WOLFRAM

Our Million Build Codes

A few days ago we built the millionth version of our software products. For the outside world, we recently shipped Mathematica 6.0.2. But internally we’ve now built a million versions of Mathematica and our other products.

Mathematica 6.0.2 CD-ROM showing build code

Mathematica 6.0.2 SystemInformation[] window

I’ve been at Wolfram Research for 17 years, and for the past 13 years I’ve been responsible for our automated product build systems. Every night (and sometimes during the day) a large cluster of computers builds new versions of every product we make.

Building a single Mathematica is a complex process, involving a host of different computer languages and systems, and a final Mathematica contains more than 10,000 separate files.

Each day, at 6pm Central Time, the builds begin (sometimes with great new features that were added in the minutes beforehand). We develop our products in multiple source-control branches. The first step in the builds is to tag the versions of files on each branch that will be used in each build.

Our Build Scheduler reads a symbolic representation of the current dependency graph for all the components that will be used. Then it monitors when each component is moved into place, and assigns different machines in the cluster to build it.

How each component is built depends on what the component is. The source code of Mathematica is written in several languages (not least, Mathematica itself), and the build process must pre-process, compile and post-process each component, then arrange all of them in the final file layout.
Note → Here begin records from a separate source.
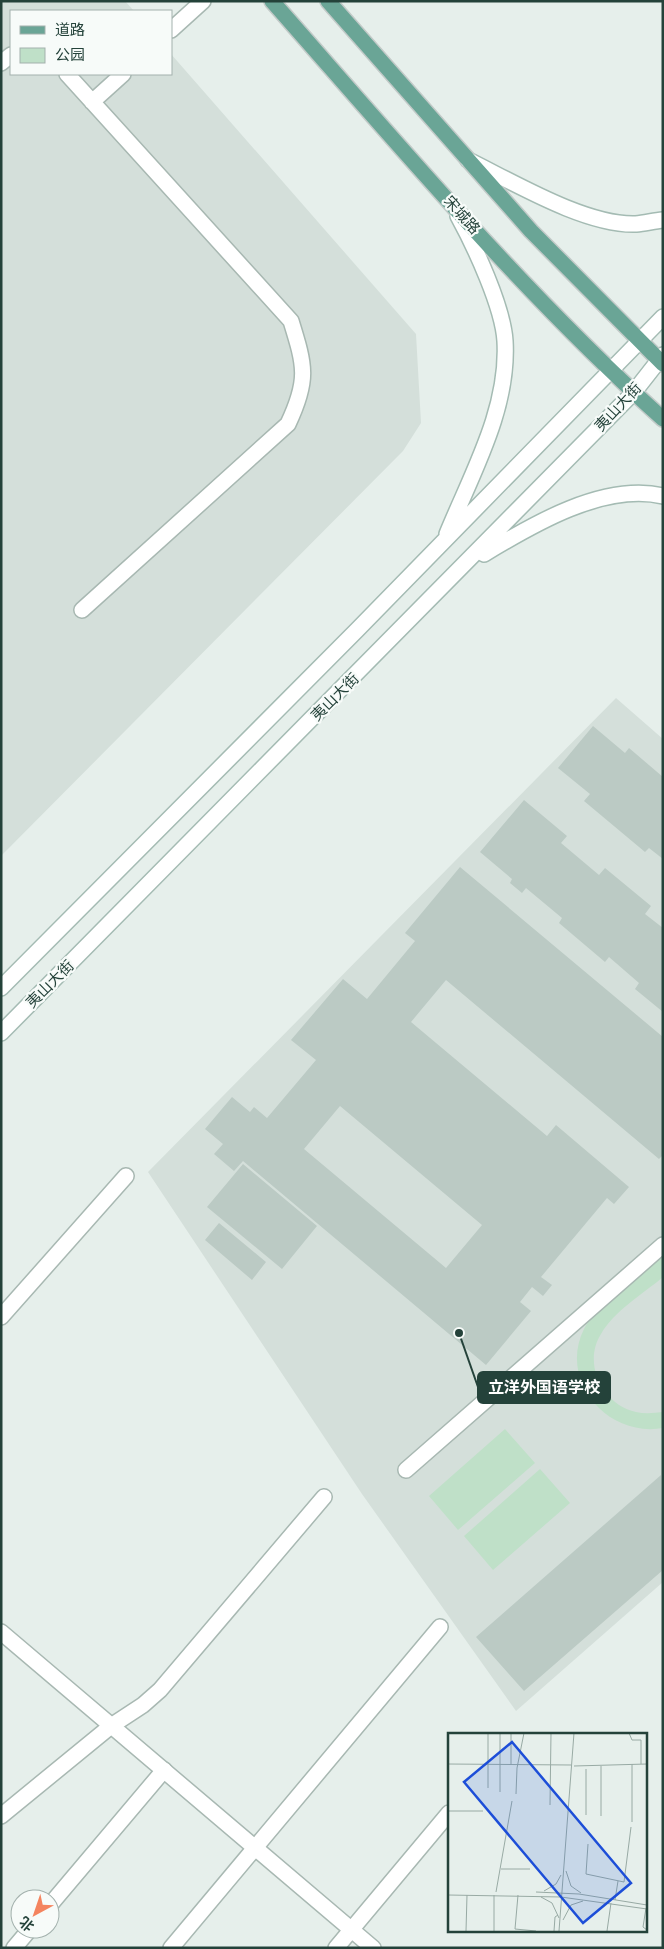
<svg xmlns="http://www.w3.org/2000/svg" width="664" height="1949" viewBox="0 0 664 1949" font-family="Helvetica,'Noto Sans SC',sans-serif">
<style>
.built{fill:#d4dfda}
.green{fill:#bfe0c8}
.building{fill:#bbcac4;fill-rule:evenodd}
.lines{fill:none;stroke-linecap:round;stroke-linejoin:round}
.lane-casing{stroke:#a8b8b2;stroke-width:18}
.street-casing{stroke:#a8b8b2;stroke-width:18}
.secondary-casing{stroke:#a4bbb3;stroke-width:18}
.primary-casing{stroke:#c2cac8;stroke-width:18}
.lane{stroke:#fff;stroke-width:15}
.street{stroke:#fff;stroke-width:15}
.secondary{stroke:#fff;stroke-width:15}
.primary{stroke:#6aa596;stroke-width:15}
.labels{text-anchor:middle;stroke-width:4.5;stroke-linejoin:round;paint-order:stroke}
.street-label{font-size:15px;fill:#24423a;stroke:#f7fbf9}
.inset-road{fill:none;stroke:#98aaa4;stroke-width:1}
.view{fill:#1d4ed8;fill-opacity:0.15;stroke:#1d4ed8;stroke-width:2.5}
.inset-edge{fill:none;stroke:#24423a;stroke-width:2.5}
.leader{fill:none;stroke:#24423a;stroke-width:2}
.callout-dot{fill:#24423a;stroke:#f7fbf9;stroke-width:2}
.callout{fill:#24423a;stroke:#24423a;stroke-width:2}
.callout-label{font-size:16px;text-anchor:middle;font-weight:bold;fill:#fff}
</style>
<rect width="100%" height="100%" fill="#e6efeb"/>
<path class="built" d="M1,1H125L134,11H11V74H171V54L416,334L421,423L403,451L1,856Z
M616,698L663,739V1582L516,1711L362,1494L148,1172Z"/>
<path class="green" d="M663,1256V1277C643,1294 614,1311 601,1334C582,1364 603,1405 636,1412C645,1414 654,1413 663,1412V1428C608,1438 558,1381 584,1329C597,1304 641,1274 663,1256Z
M505,1429L535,1463L458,1530L429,1496Z
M540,1469L570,1503L493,1570L464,1536Z"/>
<path class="building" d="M593,726L625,753L629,748L663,777V859L649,848L645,852L584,801L590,794L558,768Z
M524,800L567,836L561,843L599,875L605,868L651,906L645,914L663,928V1012L635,989L639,983L609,957L605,962L559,923L562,918L526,888L522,893L510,883L512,879L480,852Z
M460,867L663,1037V1155L659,1159L446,980L411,1022L547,1136L556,1125L629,1187L614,1204L607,1198L541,1277L552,1285L543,1296L532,1287L520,1302L531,1311L486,1365L243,1161L234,1171L214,1154L223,1144L205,1129L232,1097L250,1112L254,1107L267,1118L316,1060L291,1040L343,979L367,999L415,941L405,933ZM340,1106L482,1225L446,1268L304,1149Z
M243,1164L317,1226L282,1269L207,1207Z
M219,1223L266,1262L252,1280L205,1240Z
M661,1475L663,1570L524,1691L476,1637Z"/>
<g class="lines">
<defs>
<path id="lane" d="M171,30L203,1
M1,63L11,55
M67,74L291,321C305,366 309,380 288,424L82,610
M92,102L123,74
M1,1317L126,1176
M406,1470L663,1245
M50,1905L164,1770
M14,1948L30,1929
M171,1948L440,1627
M336,1948L449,1813"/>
<path id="street" d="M1,1632L373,1948
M1,1816L111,1726L143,1705L160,1690L324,1497"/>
<path id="secondary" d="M468,160C513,182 586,226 636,224C645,223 654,221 663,220
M447,534C472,473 509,409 505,341C503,307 475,247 458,216
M484,554C532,525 604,482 663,496
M1,988L357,630L663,317
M1,1033L634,392L663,355"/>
<path id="primary" d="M272,1C398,144 521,291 663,419
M328,1L531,231L663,364"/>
</defs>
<use href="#lane" class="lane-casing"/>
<use href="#street" class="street-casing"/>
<use href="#secondary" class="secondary-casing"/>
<use href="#primary" class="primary-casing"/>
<use href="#lane" class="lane"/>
<use href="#street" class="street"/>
<use href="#secondary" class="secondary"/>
<use href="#primary" class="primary"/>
</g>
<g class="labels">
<g class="street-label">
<text transform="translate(462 215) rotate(48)" y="5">宋城路</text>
<text transform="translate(618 407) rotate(-47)" y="5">夷山大街</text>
<text transform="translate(335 697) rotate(-45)" y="5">夷山大街</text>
<text transform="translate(50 984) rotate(-45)" y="5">夷山大街</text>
</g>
</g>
<g transform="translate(448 1733)">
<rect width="199" height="199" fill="#e6efeb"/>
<path class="inset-road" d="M181,0L184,7H193V31M0,31L123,32M63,31V0M126,33L199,31M40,55V0M52,59V0M68,61L69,35L76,0M102,72L103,0M0,78H35M138,82V36M153,83V33M184,89V31M140,111L138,141L176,149L183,94M53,136H82M118,138L123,153L133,160M96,158L108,151L113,142M48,159L64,68M88,159L131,161L199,172M0,162L113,164L199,176M70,162L67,196L88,198M93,164L104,170L111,185M167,167L170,148M198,175L195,194L199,197M115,187L123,172L135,168M18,198L19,162M46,198V162M106,198L107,184L110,182M111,198L126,0M159,198L163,170"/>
<path class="view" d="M64,9L183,150L135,190L16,49Z"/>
<rect width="199" height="199" class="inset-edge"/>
</g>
<path class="leader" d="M459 1333L478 1387"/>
<circle class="callout-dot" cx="459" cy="1333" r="5"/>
<rect class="callout" x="478" y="1372" width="132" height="31" rx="5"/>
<g class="callout-label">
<text x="544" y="1393">立洋外国语学校</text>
</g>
<rect width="664" height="1949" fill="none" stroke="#24423a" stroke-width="5"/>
<rect x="10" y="10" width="162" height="65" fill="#f7fbf9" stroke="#a3b1ad"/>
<rect x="20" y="26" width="25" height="8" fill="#6aa596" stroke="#a3b1ad"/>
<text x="55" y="35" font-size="15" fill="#24423a">道路</text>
<rect x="20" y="48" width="25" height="15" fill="#bfe0c8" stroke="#a3b1ad"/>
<text x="55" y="60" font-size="15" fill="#24423a">公园</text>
<g transform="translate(35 1914) rotate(220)"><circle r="24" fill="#f7fbf9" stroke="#a3b1ad"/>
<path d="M0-4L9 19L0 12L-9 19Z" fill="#f4845f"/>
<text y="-8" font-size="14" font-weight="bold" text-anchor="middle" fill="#24423a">北</text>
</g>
</svg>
All of this has to be done across the many different machine and operating system architectures that Mathematica supports.

If nothing goes wrong, it takes about eight hours for the builds to complete, so around 1am Central Time there are fresh new Mathematicas ready to test.

We’ve always been responsible for building all our products, not just Mathematica. These days, one of the most complex builds is for our in-product and web documentation. Whenever you look at the Wolfram Mathematica Documentation Center, all the nearly 10,000 pages of documentation you see were automatically built using a large build system written in Mathematica that creates HTML and JavaScript files.

Although we had some automation in the build process even for Mathematica 1.0, the first officially recorded build code in the database we use today is build 29, Mathematica 2.2.5 for Windows, built on May 19, 1996 (for Mathematica aficionados: yes, Mathematica 2.2.5 was never shipped).

On January 28, 2000, our build codes reached six digits; build 100001 was of Mathematica 4.1.0.

A few days ago, we reached build 1000000. Needless to say, it’s for a product that hasn’t shipped yet, so I can’t talk about it here.

Every night, after each build completes, it’s put into testing. Each version is checked out into our Quality Assurance group’s cluster, and their system begins to run millions of tests on it.

When I wake up each morning, one of the first things I do is to check our build monitor and see what happened the night before.

It’s all color coded. Green or gray is good; it means builds completed successfully. Pink is not so good. It means something went wrong with a build.

Since we’re probably building one of the most complex software systems on the planet, and we’re always adding new and different elements, it’s not surprising that things sometimes go wrong.

But that’s exactly why we’ve worked so hard to automate our build systems: so we can run builds every day, automatically, and find out what’s wrong immediately.

We have complete configuration management: for a decade, our database has tracked every single component that goes into every single build. With typically 10,000 components per build, and now a million builds, that’s a fairly serious number of different elements.

When we ship a product, like Mathematica, we’re shipping a particular build that is the culmination of our development process, and has a name like 6.0.2. But if you want to get some idea of what’s behind the scenes, the inner ring of a Mathematica CD, or the output of SystemInformation[], shows the raw build code.

Every one of those builds goes through my automated build system… putting what is by now centuries of CPU time into the creation of Mathematica and our other products.